● REQUIREMENT
Reproduce the records from their beginning through the line containing "20: (281, 264)", inclusive, substituting "upper-left" for "top-left" and keeping everything else the same, but leave out the picture lines.

● Dataset items
►

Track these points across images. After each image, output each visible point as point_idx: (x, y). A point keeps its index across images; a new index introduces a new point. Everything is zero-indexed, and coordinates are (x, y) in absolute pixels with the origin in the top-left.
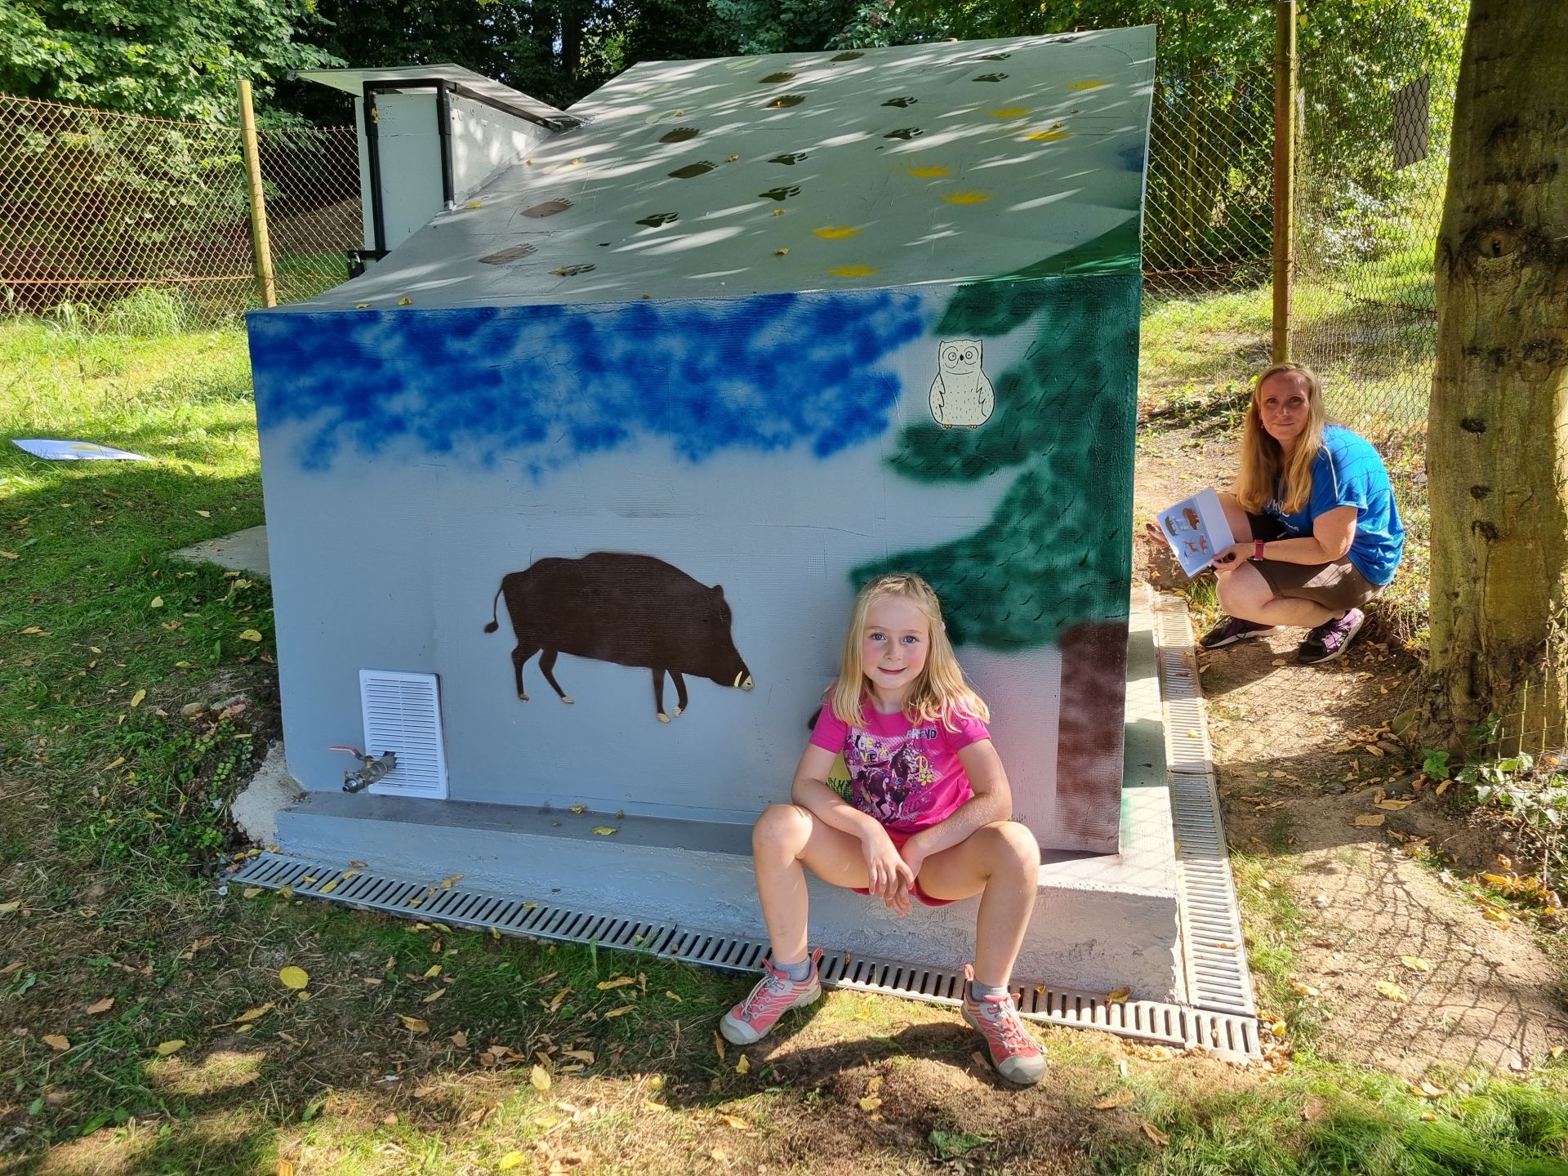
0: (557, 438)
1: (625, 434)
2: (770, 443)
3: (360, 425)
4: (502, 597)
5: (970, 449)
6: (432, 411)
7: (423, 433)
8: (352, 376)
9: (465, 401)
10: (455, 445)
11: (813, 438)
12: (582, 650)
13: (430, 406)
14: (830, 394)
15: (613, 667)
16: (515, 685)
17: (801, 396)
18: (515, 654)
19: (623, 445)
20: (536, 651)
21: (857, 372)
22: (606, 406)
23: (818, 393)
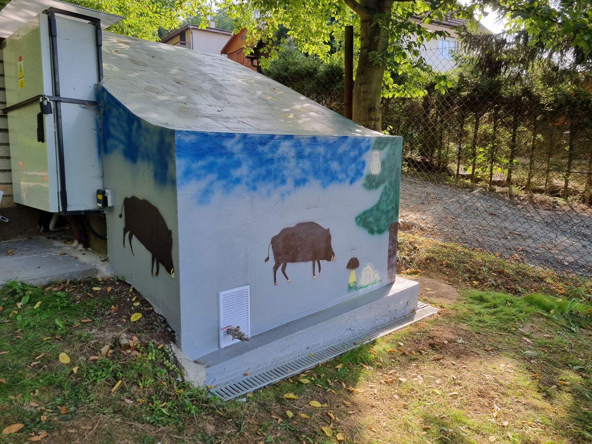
0: (290, 182)
1: (308, 180)
2: (341, 181)
3: (224, 182)
4: (271, 246)
5: (376, 180)
6: (251, 175)
7: (247, 184)
8: (221, 161)
9: (262, 171)
10: (258, 188)
11: (349, 179)
12: (294, 260)
13: (250, 172)
14: (353, 166)
15: (302, 264)
16: (274, 280)
17: (347, 166)
18: (274, 267)
19: (307, 184)
20: (281, 264)
21: (358, 160)
22: (303, 171)
23: (351, 165)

◄

● ANSWER TO THE EXERCISE
Track these points across images. After each image, output each visible point as point_idx: (x, y). A point keeps its index across images; a new index introduces a new point. Everything is zero-indexed, and coordinates are (x, y) in absolute pixels with the origin in the upper-left.
0: (557, 438)
1: (625, 434)
2: (770, 443)
3: (360, 425)
4: (502, 597)
5: (970, 449)
6: (432, 411)
7: (423, 433)
8: (352, 376)
9: (465, 401)
10: (455, 445)
11: (813, 438)
12: (582, 650)
13: (430, 406)
14: (830, 394)
15: (613, 667)
16: (515, 685)
17: (801, 396)
18: (515, 654)
19: (623, 445)
20: (536, 651)
21: (857, 372)
22: (606, 406)
23: (818, 393)
0: (290, 182)
1: (308, 180)
2: (341, 181)
3: (224, 182)
4: (271, 246)
5: (376, 180)
6: (251, 175)
7: (247, 184)
8: (221, 161)
9: (262, 171)
10: (258, 188)
11: (349, 179)
12: (294, 260)
13: (250, 172)
14: (353, 166)
15: (302, 264)
16: (274, 280)
17: (347, 166)
18: (274, 267)
19: (307, 184)
20: (281, 264)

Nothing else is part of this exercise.